Eri—I feel that once you find what you want to do, they accept it—that’s what my parents did. My dad didn’t give in for a few years, and someone had to say Parsons was the Harvard of art schools. He comes from an age where if you are an artist, you are going to be a starving artist. I was always drawing, but in college they make you do fashion illustrations. So when I first got out of college, there were a lot of side gigs that paid a lot of money, like really traditional fashion drawings—the boring stuff in textbooks. Then I started developing this character, a girl I always like to draw. She is almost androgynous. She is always in a different situation, with a different personality, but it is always the same girl. She caught on, I guess. I never wanted to put my illustrations out there or promote them, but then other people started noticing my work. That is what kept me going to create this character.

Yoon—Your drawings are a bit fragile, but at the same time there is something really poetic about them.

Eri—I don’t know how much thought I put into the fragility of it, but that is the response I always get. One time a very mainstream make up company wanted me to draw these girls for their fragrances. I drew one girl with pink flowers and shit for a fruity smelling perfume, but they came back and said they wanted her smiling; she looked too gloomy. I didn’t mean for them to look so depressing, but I think it comes off like that, almost dark. People always say it is very Edgar Allan Poe, but I never see it like that. It is also supposed to be kind of funny; I always incorporate some things like “girls just like smoking because they are so bored of their lives.” I try to put that in there. I don’t really think about it too much. But a lot of people ask, “What was behind it?” And it was nothing.
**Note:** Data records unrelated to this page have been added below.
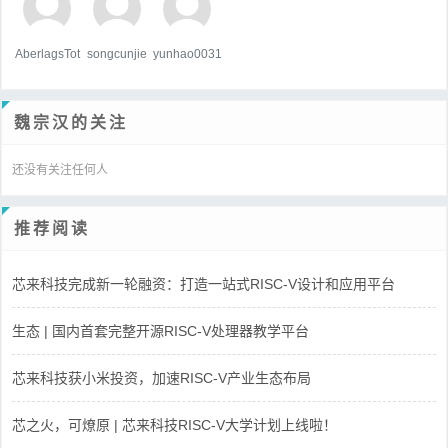
AberlagsTot
songcunjie
yunhao0031
魏宗汉的关注
还没有关注任何人
推荐阅读
芯来科技完成新一轮融资：打造一站式RISC-V设计和应用平台
生态 | 国内首套完整开源RISC-V处理器教学平台
芯来科技获小米投资，加速RISC-V产业生态布局
芯之火，可燎原 | 芯来科技RISC-V大学计划上线啦！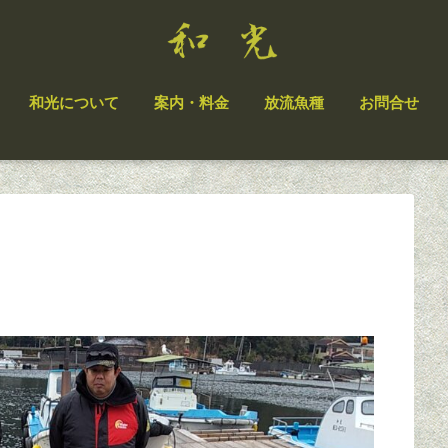
和光について
案内・料金
放流魚種
お問合せ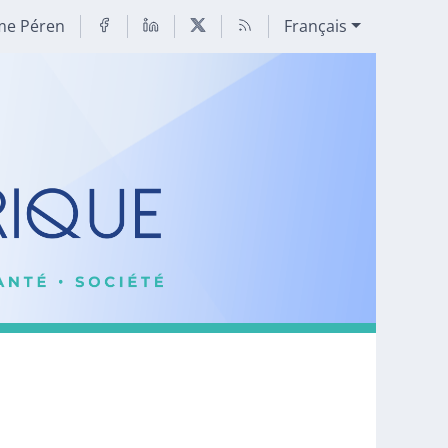
me Péren
Français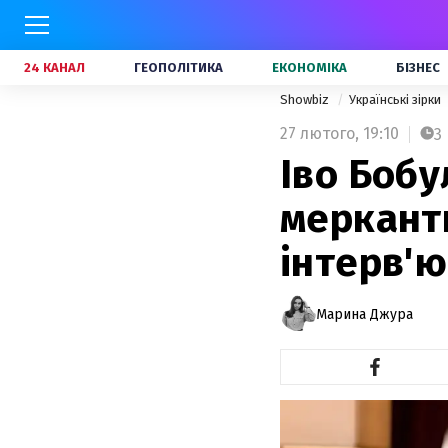
24 КАНАЛ
ГЕОПОЛІТИКА
ЕКОНОМІКА
БІЗНЕС
Showbiz
Українські зірки
27 лютого,
19:10
3
Іво Бобу
мерканти
інтерв'ю
Марина Джура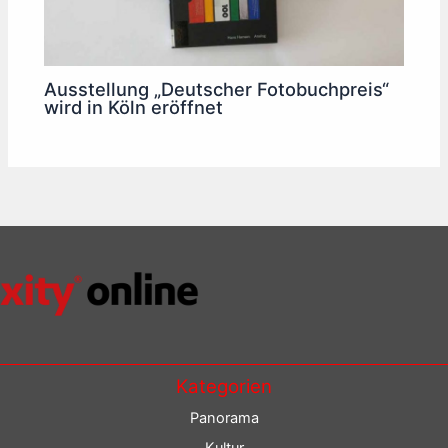
Ausstellung „Deutscher Fotobuchpreis“
wird in Köln eröffnet
Kategorien
Panorama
It was just in the moment and it came out.

Yoon—Ideas just come out for me too. I was never trained as a jeweler, so some of the pieces can come out looking “what the hell” to a lot of people. But to me that’s just my way of expressing.
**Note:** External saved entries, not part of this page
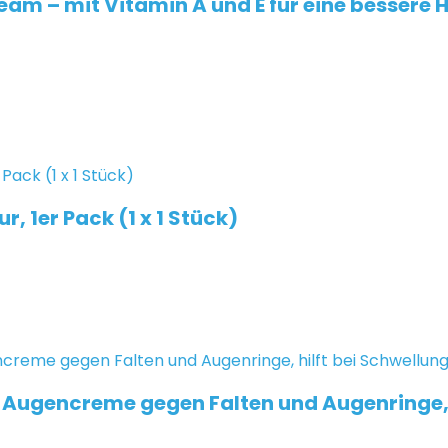
eam – mit Vitamin A und E für eine bessere 
ur, 1er Pack (1 x 1 Stück)
– Augencreme gegen Falten und Augenringe, h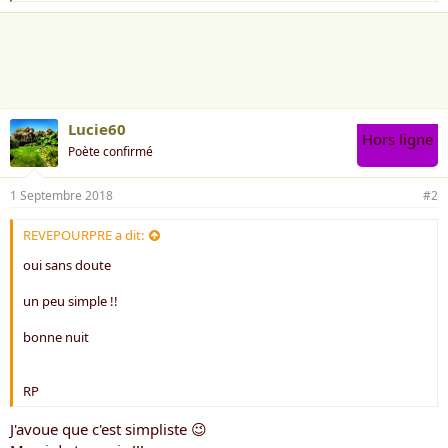
'
i
a
s
i
c
m
u
e
s
:
s
i
Lucie60
o
Hors ligne
Poète confirmé
n
1 Septembre 2018
#2
REVEPOURPRE a dit:
oui sans doute
un peu simple !!
bonne nuit
RP
J'avoue que c'est simpliste 😉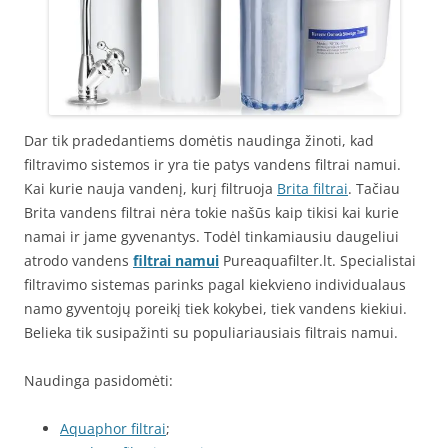
Dar tik pradedantiems domėtis naudinga žinoti, kad
filtravimo sistemos ir yra tie patys vandens filtrai namui.
Kai kurie nauja vandenį, kurį filtruoja
Brita filtrai
. Tačiau
Brita vandens filtrai nėra tokie našūs kaip tikisi kai kurie
namai ir jame gyvenantys. Todėl tinkamiausiu daugeliui
atrodo vandens
filtrai namui
Pureaquafilter.lt. Specialistai
filtravimo sistemas parinks pagal kiekvieno individualaus
namo gyventojų poreikį tiek kokybei, tiek vandens kiekiui.
Belieka tik susipažinti su populiariausiais filtrais namui.
Naudinga pasidomėti:
Aquaphor filtrai
;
Eri—I never even studied illustration. So I kind of feel weird when I have friends who focused on illustration in college, and I just do it. I feel rude in a way, but it just feels natural to me.

Yoon—With anything creative, when you study too much your work becomes a little too contrived.

Eri—It gets too technical when it’s all by the books.

Yoon—Sometimes it is not about technique, it could be just about the vibe.

“You never expect to land somewhere, but then somehow you end up there. I never wanted to be an artist, but I always drew.”

Eri—That’s what my parents said. When you apply to art college, you have to make a portfolio. I had never taken an art class. My mom said, “You shouldn’t go to art class. It is such a waste of money. You have it in you so why do you need to take art classes? You shouldn’t be taught how to be creative.”

Yoon—As far as technique, you still can learn. Some people overcompensate for their lack of talent by just putting in different techniques. But it’s not about technique so much.

Eri—When I had my small blog in college, I would post my drawings; it had a small following. When your friends comment, they are like, “It is amazing!” But it’s different when strangers are hitting you up with comments and emails saying, “This is so amazing. I feel it. I am feeling her vibes.” That’s what really kept me going, because this is reaching out to people I don’t know.

Yoon—Your work is speaking to a lot of people.

Eri—I feel weird promoting my own thing, because I feel like a lot of it is so personal. I don’t like talking about stuff so much. When I had my first show two years ago, I couldn’t even go to the opening until two hours after it started. I felt so naked.

Yoon—We may not talk about it really with words, but whatever we capture is what inspires us at that moment and what we are interested in—it is our interpretation of that moment.

Eri—Sometimes I won’t have a specific message. It is not just one answer, and I feel like sometimes my illustrations do not have to have a lesson. Sometimes things have to have a moral, but maybe it is more a feeling. Some things can be stupid to some people and awe-inspiring to others.